##### Data for this task

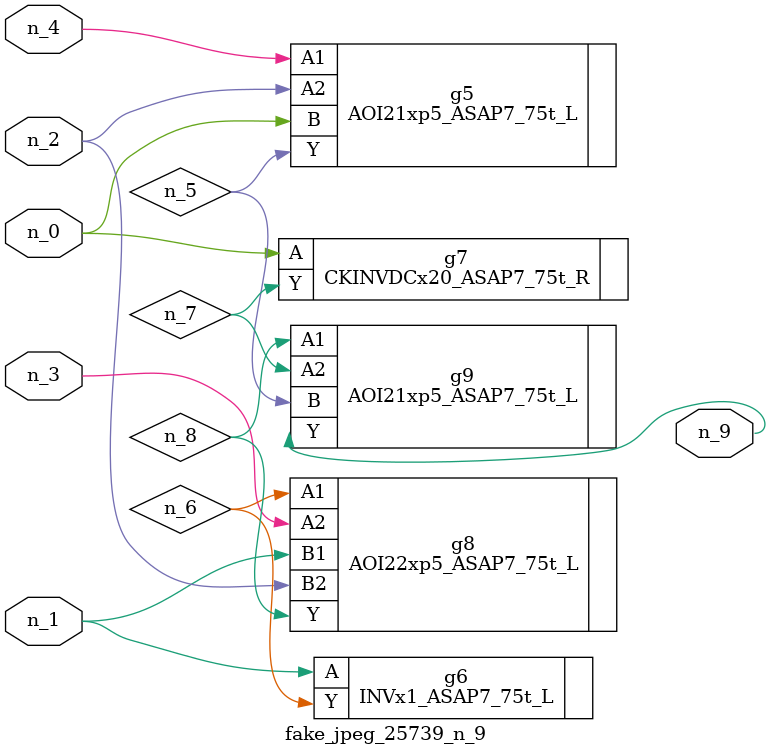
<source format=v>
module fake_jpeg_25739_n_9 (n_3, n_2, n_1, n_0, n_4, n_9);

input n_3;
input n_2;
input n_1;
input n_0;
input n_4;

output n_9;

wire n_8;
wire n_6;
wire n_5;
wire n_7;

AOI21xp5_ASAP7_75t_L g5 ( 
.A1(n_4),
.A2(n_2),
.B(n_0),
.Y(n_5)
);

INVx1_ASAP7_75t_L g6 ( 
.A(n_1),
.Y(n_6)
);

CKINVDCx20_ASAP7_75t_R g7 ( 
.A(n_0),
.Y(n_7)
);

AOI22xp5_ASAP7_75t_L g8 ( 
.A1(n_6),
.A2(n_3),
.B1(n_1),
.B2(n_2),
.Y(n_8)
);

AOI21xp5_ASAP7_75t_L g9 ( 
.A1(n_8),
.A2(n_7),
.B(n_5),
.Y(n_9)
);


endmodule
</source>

##########
##### Data for this task

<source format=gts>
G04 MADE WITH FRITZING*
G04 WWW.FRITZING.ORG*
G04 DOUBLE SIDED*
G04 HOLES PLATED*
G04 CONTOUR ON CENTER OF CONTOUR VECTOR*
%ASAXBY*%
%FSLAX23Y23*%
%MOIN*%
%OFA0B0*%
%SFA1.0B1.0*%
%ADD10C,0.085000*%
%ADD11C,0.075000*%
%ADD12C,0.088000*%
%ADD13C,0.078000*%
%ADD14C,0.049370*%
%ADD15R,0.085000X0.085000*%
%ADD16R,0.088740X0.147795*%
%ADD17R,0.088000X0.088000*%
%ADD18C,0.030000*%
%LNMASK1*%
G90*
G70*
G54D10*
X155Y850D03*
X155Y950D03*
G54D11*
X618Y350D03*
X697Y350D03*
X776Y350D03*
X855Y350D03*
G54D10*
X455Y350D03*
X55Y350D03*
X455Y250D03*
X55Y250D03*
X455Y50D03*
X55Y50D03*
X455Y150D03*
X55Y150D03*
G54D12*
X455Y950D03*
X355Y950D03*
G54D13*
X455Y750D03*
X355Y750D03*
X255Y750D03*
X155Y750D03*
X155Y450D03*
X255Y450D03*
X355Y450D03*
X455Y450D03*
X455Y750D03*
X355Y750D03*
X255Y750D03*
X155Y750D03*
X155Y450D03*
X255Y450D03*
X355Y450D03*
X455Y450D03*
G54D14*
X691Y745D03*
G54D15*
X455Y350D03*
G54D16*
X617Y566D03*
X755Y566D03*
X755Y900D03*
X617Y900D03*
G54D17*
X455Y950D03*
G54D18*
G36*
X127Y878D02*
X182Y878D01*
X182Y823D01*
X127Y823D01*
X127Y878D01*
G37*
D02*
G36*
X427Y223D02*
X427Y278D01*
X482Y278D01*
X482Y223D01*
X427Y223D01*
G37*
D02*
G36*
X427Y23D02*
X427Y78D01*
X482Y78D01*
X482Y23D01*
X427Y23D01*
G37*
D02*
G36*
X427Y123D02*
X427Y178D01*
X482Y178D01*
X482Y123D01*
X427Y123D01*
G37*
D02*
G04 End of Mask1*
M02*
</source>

##########

Exercise objective: The required answer is each line of the entries containing the string "source".

Exercise result:
<source format=v>
</source>
<source format=gts>
</source>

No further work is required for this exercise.